Will people hear the questions being asked? Questions like: Will substantive change happen? Will the Grand Jury in Brooklyn indict the police in the Akai Gurley killing? Will the federal investigation into the death of Eric Garner lead to prosecutions? Will there ever be a trial for Darren Wilson? Will we as humans make the effort to create a more equitable nation and world?
Will we bother to educate ourselves, to better understand our own mental processes so we can understand the importance to all of us of justice and equity?
These events are part of the curriculum for our nation. The streets are texts for our classrooms. And I am not just speaking of current events classes but all classes. Science can study the neurobiology of compassion and attunement systems in the brain. Social studies and history can study the effects of greatly unequal wealth distribution. They can study systems of justice and how nations transform themselves—or fall. English classes can write stories of street experiences and read about people fighting injustice and persisting in the face of great challenges. Language classes can study the relationship between language and thought systems and the necessity for diverse perspectives in thinking critically. All classes can ask: Brown, Gurley, Garner, Rice—and Wilson: who are they? They are people who feel and think not much differently than you and I feel and think. To try to separate them from ourselves distorts the substance of our lives and makes us incapable of acting in a humane, well-considered manner. There is no justice without compassion and understanding, no understanding without empathy.

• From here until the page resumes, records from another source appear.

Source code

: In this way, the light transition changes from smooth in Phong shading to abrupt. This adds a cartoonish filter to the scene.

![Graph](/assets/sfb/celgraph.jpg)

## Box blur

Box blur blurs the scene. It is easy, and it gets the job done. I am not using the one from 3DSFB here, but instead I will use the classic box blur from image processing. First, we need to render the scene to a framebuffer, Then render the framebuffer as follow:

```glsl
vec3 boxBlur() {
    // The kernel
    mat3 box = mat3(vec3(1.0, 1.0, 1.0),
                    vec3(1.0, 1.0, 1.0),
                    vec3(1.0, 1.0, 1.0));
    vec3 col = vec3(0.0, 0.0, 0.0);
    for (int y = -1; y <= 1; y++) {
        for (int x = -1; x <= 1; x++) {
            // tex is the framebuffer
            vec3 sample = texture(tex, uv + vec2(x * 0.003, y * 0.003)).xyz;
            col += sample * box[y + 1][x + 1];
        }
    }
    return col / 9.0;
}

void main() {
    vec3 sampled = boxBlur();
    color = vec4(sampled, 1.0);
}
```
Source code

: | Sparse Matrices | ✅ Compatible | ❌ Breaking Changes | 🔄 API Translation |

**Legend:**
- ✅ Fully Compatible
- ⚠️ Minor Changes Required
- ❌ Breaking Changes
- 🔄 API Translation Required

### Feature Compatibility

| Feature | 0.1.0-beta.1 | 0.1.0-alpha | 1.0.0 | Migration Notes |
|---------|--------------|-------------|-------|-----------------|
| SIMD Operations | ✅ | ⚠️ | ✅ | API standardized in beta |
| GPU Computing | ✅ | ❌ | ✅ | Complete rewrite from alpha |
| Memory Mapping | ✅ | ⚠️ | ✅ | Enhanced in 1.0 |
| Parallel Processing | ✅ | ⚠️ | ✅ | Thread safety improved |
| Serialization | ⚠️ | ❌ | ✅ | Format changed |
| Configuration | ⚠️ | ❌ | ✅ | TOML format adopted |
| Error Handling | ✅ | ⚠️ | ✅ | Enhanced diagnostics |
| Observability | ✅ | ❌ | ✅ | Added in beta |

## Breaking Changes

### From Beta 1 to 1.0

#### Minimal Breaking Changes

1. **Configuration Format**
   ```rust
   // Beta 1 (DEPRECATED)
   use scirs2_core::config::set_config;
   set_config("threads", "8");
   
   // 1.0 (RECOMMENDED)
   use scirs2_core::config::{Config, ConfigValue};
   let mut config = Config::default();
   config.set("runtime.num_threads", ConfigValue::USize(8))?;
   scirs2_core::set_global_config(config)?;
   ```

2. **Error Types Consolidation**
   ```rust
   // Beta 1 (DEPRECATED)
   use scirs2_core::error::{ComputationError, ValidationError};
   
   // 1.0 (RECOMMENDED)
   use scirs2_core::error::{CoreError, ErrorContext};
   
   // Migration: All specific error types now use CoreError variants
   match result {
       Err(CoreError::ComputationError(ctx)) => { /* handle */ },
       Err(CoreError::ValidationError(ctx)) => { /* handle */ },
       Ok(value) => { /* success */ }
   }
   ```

We all have to learn enough about how our brains work so we can understand how we can misunderstand ourselves and dehumanize others. I think most people believe in what is called “naïve realism.” We think the world is just as we see it. We can feel our own sensations but not (or rarely) those of others. So we think the red of the apple is all in the apple, the sound of a raindrop is all in the raindrop. We can’t understand why other people don’t like what we like. The person over there who I never look at is not as aware or valuable as I am. I am right and they are not seeing the situation correctly.
This study of how events on the streets speak to political, economic, and legal systems, and how they relate to the mind and our social-emotional nature, should be required in our schools.